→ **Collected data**

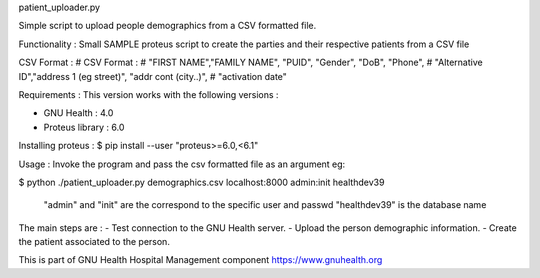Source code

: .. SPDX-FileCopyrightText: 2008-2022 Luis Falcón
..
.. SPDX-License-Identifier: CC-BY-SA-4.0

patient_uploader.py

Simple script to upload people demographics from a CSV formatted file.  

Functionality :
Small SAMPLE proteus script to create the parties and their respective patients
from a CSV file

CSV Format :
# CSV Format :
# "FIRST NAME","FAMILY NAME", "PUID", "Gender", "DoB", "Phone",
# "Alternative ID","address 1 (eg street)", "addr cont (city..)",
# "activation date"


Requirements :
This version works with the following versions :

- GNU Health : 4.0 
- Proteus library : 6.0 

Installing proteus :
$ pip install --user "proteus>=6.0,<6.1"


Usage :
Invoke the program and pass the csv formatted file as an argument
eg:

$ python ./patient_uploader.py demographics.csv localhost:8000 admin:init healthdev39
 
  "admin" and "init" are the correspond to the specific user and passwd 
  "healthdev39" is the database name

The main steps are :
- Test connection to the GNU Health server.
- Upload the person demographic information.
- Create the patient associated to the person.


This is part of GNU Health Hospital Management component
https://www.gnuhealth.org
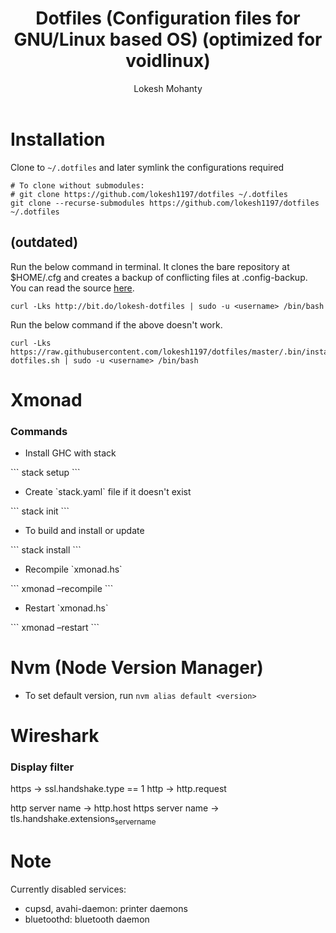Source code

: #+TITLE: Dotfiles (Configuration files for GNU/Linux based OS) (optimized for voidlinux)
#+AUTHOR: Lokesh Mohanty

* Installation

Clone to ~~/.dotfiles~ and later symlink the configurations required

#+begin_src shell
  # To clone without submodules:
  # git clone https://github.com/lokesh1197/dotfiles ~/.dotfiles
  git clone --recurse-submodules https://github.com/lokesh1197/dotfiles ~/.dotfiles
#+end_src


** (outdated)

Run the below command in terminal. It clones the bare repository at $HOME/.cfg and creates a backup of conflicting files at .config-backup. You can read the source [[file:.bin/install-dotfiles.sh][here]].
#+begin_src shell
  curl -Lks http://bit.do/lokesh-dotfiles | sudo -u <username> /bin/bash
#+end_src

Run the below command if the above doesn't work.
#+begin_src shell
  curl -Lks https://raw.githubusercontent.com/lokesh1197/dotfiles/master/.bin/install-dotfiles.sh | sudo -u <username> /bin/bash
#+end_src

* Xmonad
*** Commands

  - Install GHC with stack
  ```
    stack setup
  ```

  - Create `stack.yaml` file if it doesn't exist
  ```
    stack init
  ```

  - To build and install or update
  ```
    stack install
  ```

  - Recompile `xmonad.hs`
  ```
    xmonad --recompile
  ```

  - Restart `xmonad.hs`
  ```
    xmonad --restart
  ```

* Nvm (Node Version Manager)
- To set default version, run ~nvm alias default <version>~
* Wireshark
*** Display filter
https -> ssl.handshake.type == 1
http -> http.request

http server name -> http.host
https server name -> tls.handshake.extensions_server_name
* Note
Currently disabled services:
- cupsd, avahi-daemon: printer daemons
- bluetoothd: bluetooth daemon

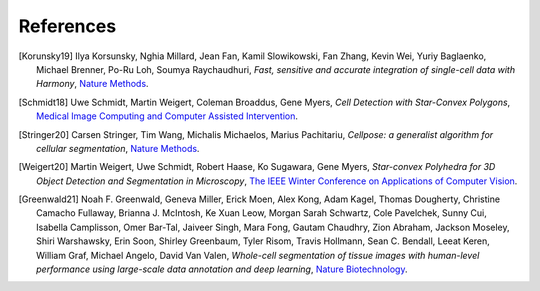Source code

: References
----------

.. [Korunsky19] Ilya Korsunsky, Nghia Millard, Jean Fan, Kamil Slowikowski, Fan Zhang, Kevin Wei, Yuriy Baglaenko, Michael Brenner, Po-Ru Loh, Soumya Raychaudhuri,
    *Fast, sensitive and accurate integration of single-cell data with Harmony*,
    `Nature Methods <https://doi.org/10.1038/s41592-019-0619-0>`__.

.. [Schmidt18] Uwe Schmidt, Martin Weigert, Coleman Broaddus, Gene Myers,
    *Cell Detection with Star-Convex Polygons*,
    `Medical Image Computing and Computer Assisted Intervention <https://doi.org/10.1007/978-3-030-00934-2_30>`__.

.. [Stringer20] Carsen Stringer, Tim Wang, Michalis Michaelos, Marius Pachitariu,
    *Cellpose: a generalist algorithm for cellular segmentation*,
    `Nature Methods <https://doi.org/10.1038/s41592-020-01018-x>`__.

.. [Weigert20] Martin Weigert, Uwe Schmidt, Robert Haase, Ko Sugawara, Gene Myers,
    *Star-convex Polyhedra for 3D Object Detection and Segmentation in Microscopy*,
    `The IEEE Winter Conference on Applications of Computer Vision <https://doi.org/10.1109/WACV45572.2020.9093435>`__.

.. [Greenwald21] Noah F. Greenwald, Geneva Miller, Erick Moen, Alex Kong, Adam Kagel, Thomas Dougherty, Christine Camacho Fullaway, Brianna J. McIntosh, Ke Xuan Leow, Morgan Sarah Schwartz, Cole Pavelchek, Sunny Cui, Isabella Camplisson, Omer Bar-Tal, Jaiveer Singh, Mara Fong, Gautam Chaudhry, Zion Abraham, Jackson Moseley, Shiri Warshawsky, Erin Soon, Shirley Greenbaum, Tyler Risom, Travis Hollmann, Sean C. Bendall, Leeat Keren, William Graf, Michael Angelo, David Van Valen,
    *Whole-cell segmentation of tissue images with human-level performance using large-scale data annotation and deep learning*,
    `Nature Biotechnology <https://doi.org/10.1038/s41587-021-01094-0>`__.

---

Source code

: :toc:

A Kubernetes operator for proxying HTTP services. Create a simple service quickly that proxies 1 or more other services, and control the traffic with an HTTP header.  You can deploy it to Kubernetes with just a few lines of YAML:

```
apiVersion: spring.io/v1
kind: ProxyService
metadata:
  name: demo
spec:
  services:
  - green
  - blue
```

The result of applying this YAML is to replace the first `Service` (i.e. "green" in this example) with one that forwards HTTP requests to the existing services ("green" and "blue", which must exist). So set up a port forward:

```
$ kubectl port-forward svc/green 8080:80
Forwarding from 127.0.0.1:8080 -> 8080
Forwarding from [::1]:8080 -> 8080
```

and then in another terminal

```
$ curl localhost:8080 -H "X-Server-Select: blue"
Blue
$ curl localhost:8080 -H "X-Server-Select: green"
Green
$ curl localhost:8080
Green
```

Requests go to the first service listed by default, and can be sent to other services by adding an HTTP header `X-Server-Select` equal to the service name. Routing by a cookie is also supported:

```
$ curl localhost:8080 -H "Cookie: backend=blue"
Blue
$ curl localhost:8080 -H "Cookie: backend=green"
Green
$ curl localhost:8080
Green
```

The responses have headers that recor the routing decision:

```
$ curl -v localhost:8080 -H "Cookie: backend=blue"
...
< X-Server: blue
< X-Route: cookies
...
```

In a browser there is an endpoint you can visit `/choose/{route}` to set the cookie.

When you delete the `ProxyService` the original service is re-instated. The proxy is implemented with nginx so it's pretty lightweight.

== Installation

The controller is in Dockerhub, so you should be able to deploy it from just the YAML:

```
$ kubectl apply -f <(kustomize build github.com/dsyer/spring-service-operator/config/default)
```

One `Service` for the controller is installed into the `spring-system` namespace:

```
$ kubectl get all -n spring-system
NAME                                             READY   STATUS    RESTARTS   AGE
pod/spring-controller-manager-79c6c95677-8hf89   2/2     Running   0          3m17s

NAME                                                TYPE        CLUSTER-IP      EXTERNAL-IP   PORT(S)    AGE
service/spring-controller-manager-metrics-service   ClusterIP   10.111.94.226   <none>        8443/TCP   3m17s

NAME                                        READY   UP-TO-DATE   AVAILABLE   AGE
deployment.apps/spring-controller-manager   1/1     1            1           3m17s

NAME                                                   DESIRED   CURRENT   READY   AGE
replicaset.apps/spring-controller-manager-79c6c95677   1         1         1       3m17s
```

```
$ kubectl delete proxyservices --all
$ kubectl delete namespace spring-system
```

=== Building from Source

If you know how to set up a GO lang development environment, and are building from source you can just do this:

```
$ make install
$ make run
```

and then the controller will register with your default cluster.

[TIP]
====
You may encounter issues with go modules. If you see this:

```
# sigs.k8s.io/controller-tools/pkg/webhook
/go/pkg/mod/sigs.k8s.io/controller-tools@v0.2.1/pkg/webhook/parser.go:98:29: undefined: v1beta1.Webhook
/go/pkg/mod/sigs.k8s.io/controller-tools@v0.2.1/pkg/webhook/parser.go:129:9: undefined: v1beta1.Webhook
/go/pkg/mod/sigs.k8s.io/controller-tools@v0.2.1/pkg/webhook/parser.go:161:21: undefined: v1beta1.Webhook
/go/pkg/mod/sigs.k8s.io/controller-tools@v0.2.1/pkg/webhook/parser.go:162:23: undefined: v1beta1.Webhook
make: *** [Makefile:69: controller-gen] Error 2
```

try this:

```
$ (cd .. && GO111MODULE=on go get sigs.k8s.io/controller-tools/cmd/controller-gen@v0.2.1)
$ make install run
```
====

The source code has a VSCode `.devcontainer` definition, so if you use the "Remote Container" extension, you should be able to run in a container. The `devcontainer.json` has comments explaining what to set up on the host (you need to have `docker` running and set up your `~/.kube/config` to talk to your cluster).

→ **Problem to work on**
Going by the entries above, repeat exactly the lines that start at the line with "http -> http.request" and go on through the line with "Detection with Star-Convex". Pictures are not part of the copy.

→ **Response to the task**
http -> http.request

http server name -> http.host
https server name -> tls.handshake.extensions_server_name
* Note
Currently disabled services:
- cupsd, avahi-daemon: printer daemons
- bluetoothd: bluetooth daemon

Source code

: References
----------

.. [Korunsky19] Ilya Korsunsky, Nghia Millard, Jean Fan, Kamil Slowikowski, Fan Zhang, Kevin Wei, Yuriy Baglaenko, Michael Brenner, Po-Ru Loh, Soumya Raychaudhuri,
    *Fast, sensitive and accurate integration of single-cell data with Harmony*,
    `Nature Methods <https://doi.org/10.1038/s41592-019-0619-0>`__.

.. [Schmidt18] Uwe Schmidt, Martin Weigert, Coleman Broaddus, Gene Myers,
    *Cell Detection with Star-Convex Polygons*,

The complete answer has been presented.